ACTIVITY:
Which lines of the data below contain the word "الذي"? Return each of those lines in full, treating uppercase and lowercase as different.

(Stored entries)
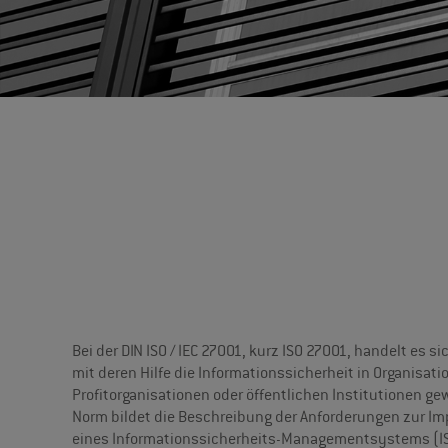
Bei der DIN ISO / IEC 27001, kurz ISO 27001, handelt es s
mit deren Hilfe die Informationssicherheit in Organisa
Profitorganisationen oder öffentlichen Institutionen gew
Norm bildet die Beschreibung der Anforderungen zur I
eines Informationssicherheits-Managementsystems (IS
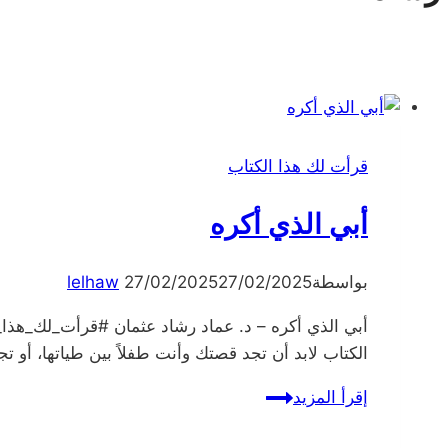
قرأت لك هذا الكتاب
أبي الذي أكره
بواسطة
27/02/2025
27/02/2025
lelhaw
أبي الذي أكره – د. عماد رشاد عثمان #قرأت_لك_هذا_
الكتاب لابد أن تجد قصتك وأنت طفلاً بين طياتها، أو ت
أبي
إقرأ المزيد
الذي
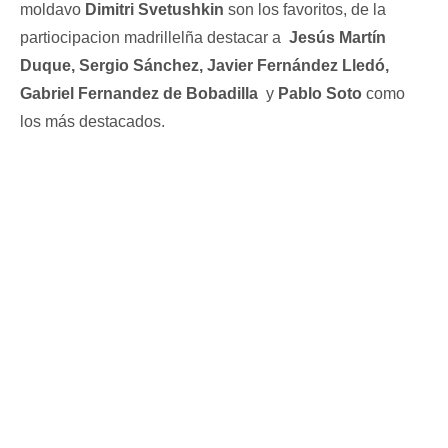
moldavo
Dimitri Svetushkin
son los favoritos, de la
partiocipacion madrillelña destacar a
Jesús Martín
Duque, Sergio Sánchez, Javier Fernández Lledó,
Gabriel Fernandez de Bobadilla
y
Pablo Soto
como
los más destacados.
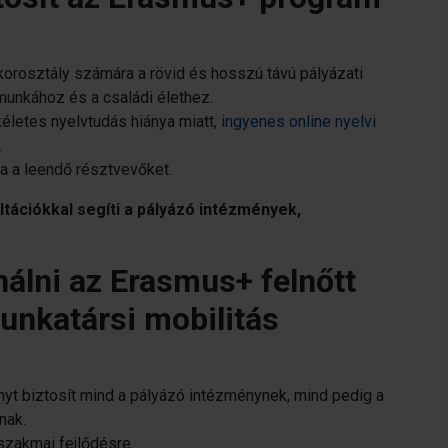
orosztály számára a rövid és hosszú távú pályázati
munkához és a családi élethez.
életes nyelvtudás hiánya miatt,
ingyenes online nyelvi
.
ja a leendő résztvevőket.
tációkkal segíti a pályázó intézmények,
álni az Erasmus+ felnőtt
munkatársi mobilitás
nyt biztosít mind a pályázó intézménynek, mind pedig a
ónak.
szakmai fejlődésre.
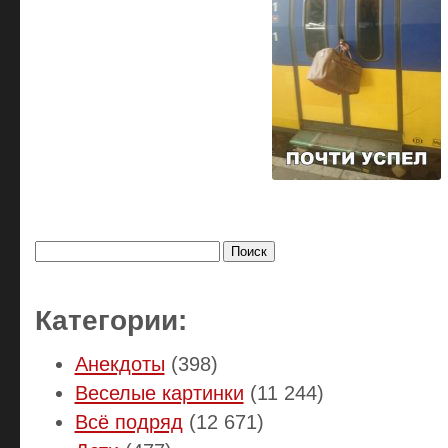
Найти:
Категории:
Анекдоты
(398)
Веселые картинки
(11 244)
Всё подряд
(12 671)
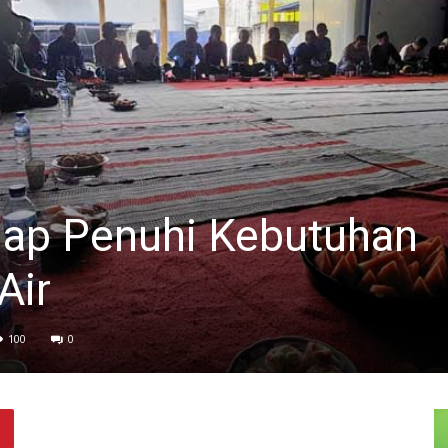
Siap Penuhi Kebutuhan
Air
100
0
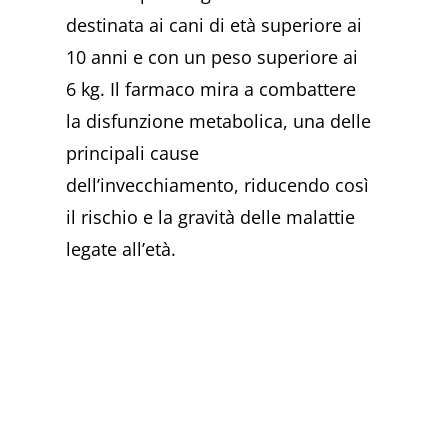
destinata ai cani di età superiore ai
10 anni e con un peso superiore ai
6 kg. Il farmaco mira a combattere
la disfunzione metabolica, una delle
principali cause
dell’invecchiamento, riducendo così
il rischio e la gravità delle malattie
legate all’età.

EXERCISE ANSWER:
أبي الذي أكره
أبي الذي أكره – د. عماد رشاد عثمان #قرأت_لك_هذا_
الذي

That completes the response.